### EXERCISE DESCRIPTION
Transcribe each listing below line by line, reproducing every line verbatim.

**********

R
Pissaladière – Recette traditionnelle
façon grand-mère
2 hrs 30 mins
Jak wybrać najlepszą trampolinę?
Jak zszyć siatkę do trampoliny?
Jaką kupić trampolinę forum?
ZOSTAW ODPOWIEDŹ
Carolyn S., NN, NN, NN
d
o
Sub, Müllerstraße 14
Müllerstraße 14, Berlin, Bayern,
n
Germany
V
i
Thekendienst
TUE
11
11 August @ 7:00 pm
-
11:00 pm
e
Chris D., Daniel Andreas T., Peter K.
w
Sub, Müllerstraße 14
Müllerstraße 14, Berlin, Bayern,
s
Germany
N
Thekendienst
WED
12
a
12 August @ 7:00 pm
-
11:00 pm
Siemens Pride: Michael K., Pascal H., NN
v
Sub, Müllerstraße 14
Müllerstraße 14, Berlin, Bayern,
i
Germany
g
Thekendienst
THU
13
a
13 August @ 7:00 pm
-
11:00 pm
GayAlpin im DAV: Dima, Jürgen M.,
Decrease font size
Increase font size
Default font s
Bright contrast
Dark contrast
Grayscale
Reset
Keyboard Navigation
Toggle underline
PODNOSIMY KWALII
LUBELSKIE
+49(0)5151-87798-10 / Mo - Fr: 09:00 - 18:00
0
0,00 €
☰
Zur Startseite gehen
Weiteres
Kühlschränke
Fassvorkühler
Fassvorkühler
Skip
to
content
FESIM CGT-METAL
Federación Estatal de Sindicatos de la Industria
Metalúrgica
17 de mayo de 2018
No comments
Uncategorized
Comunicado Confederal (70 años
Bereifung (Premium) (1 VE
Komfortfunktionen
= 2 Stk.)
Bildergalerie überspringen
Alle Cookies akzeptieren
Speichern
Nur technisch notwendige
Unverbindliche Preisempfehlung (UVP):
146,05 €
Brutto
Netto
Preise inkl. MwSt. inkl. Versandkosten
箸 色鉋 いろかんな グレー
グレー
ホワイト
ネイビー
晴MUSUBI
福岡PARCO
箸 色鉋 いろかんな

**********

### COMPLETED EXERCISE
R
Pissaladière – Recette traditionnelle
façon grand-mère
2 hrs 30 mins
Jak wybrać najlepszą trampolinę?
Jak zszyć siatkę do trampoliny?
Jaką kupić trampolinę forum?
ZOSTAW ODPOWIEDŹ
Carolyn S., NN, NN, NN
d
o
Sub, Müllerstraße 14
Müllerstraße 14, Berlin, Bayern,
n
Germany
V
i
Thekendienst
TUE
11
11 August @ 7:00 pm
-
11:00 pm
e
Chris D., Daniel Andreas T., Peter K.
w
Sub, Müllerstraße 14
Müllerstraße 14, Berlin, Bayern,
s
Germany
N
Thekendienst
WED
12
a
12 August @ 7:00 pm
-
11:00 pm
Siemens Pride: Michael K., Pascal H., NN
v
Sub, Müllerstraße 14
Müllerstraße 14, Berlin, Bayern,
i
Germany
g
Thekendienst
THU
13
a
13 August @ 7:00 pm
-
11:00 pm
GayAlpin im DAV: Dima, Jürgen M.,
Decrease font size
Increase font size
Default font s
Bright contrast
Dark contrast
Grayscale
Reset
Keyboard Navigation
Toggle underline
PODNOSIMY KWALII
LUBELSKIE
+49(0)5151-87798-10 / Mo - Fr: 09:00 - 18:00
0
0,00 €
☰
Zur Startseite gehen
Weiteres
Kühlschränke
Fassvorkühler
Fassvorkühler
Skip
to
content
FESIM CGT-METAL
Federación Estatal de Sindicatos de la Industria
Metalúrgica
17 de mayo de 2018
No comments
Uncategorized
Comunicado Confederal (70 años
Bereifung (Premium) (1 VE
Komfortfunktionen
= 2 Stk.)
Bildergalerie überspringen
Alle Cookies akzeptieren
Speichern
Nur technisch notwendige
Unverbindliche Preisempfehlung (UVP):
146,05 €
Brutto
Netto
Preise inkl. MwSt. inkl. Versandkosten
箸 色鉋 いろかんな グレー
グレー
ホワイト
ネイビー
晴MUSUBI
福岡PARCO
箸 色鉋 いろかんな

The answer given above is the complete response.